**正文部分:**
=======

代码放入自定义函数中报错:
原代码,目的是去除万恶'\u202a'
csvfilename = r'D:\R\R\data\taobao_data.csv'
csvfilename = csvfilename.strip('\u202a')#除去不可见字符
dta = pd.read_csv(csvfilename, encoding = 'gbk') #encoding不可去除
不想每次等报错后再来运行这三行代码,于是写下:
def easyread(a):
import pandas as pd #导入pandas
if '\u202a' in a: #检查有无万恶字符
a = a.strip('\u202a')
data = pd.read_csv(a, encoding = 'gbk')
return data
else:
data= pd.read_csv(a)
return data
data1=easyread(r'D:\R\R\data\taobao_data.csv')
报错:
UnicodeDecodeError: 'utf-8' codec can't decode byte 0xb7 in position 354: invalid start byte
为什么原代码运行后没有问题,加入自定义函数就出现了编码问题呢?如何改进我的代码?
按回答更新后,仍然报同样的错:
def easyread(a):
import pandas as pd
if '\u202a' in a:
a = a.strip('\u202a')

=======

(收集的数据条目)
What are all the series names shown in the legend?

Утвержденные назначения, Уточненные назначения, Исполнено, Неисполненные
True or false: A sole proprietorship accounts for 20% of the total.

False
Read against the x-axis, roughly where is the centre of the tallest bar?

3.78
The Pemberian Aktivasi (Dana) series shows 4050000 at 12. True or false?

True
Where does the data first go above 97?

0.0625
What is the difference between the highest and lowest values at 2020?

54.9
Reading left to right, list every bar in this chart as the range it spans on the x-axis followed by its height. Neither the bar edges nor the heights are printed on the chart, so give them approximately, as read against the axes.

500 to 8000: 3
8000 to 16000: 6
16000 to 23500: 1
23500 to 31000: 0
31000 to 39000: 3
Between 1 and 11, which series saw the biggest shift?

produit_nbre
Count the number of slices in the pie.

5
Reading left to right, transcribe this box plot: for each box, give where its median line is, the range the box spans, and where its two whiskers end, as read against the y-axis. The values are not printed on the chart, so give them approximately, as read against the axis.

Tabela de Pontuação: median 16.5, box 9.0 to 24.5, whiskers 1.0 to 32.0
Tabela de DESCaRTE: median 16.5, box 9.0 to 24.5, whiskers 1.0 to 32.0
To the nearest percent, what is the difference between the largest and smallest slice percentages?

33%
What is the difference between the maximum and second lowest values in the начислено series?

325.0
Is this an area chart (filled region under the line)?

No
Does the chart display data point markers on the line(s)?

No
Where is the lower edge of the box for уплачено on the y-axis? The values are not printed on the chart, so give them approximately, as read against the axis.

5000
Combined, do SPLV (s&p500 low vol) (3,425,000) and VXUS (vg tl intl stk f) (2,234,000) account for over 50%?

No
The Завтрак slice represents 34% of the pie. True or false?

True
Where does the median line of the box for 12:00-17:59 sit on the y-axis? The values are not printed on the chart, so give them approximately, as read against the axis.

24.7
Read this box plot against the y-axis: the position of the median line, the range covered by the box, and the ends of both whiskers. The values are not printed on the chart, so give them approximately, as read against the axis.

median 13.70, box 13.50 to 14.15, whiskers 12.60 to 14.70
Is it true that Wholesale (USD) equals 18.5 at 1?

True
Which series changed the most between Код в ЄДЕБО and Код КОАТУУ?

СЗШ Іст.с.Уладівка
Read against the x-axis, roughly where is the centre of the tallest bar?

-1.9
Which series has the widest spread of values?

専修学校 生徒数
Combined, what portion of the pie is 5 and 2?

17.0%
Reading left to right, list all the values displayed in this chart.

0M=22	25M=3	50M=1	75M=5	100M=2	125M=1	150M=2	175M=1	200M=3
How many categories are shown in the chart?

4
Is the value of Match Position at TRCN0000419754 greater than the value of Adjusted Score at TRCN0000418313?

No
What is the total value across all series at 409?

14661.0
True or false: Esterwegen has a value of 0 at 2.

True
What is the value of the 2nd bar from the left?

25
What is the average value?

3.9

=======

**任务要求:**
用两句话概括这篇讲 pandas 读取 CSV 报错的帖子。 完成任务无需用到这些记录。

**输出结果:**
发帖者原先用三行代码去除文件路径中的不可见字符'\u202a'，再以 gbk 编码用 pandas 读取 CSV 文件，为了不必每次报错后再运行这几行，便把它们写进自定义函数 easyread。调用该函数时却出现 UnicodeDecodeError 编码错误，发帖者询问原因和改进办法，并说按回答更新代码后仍报同样的错。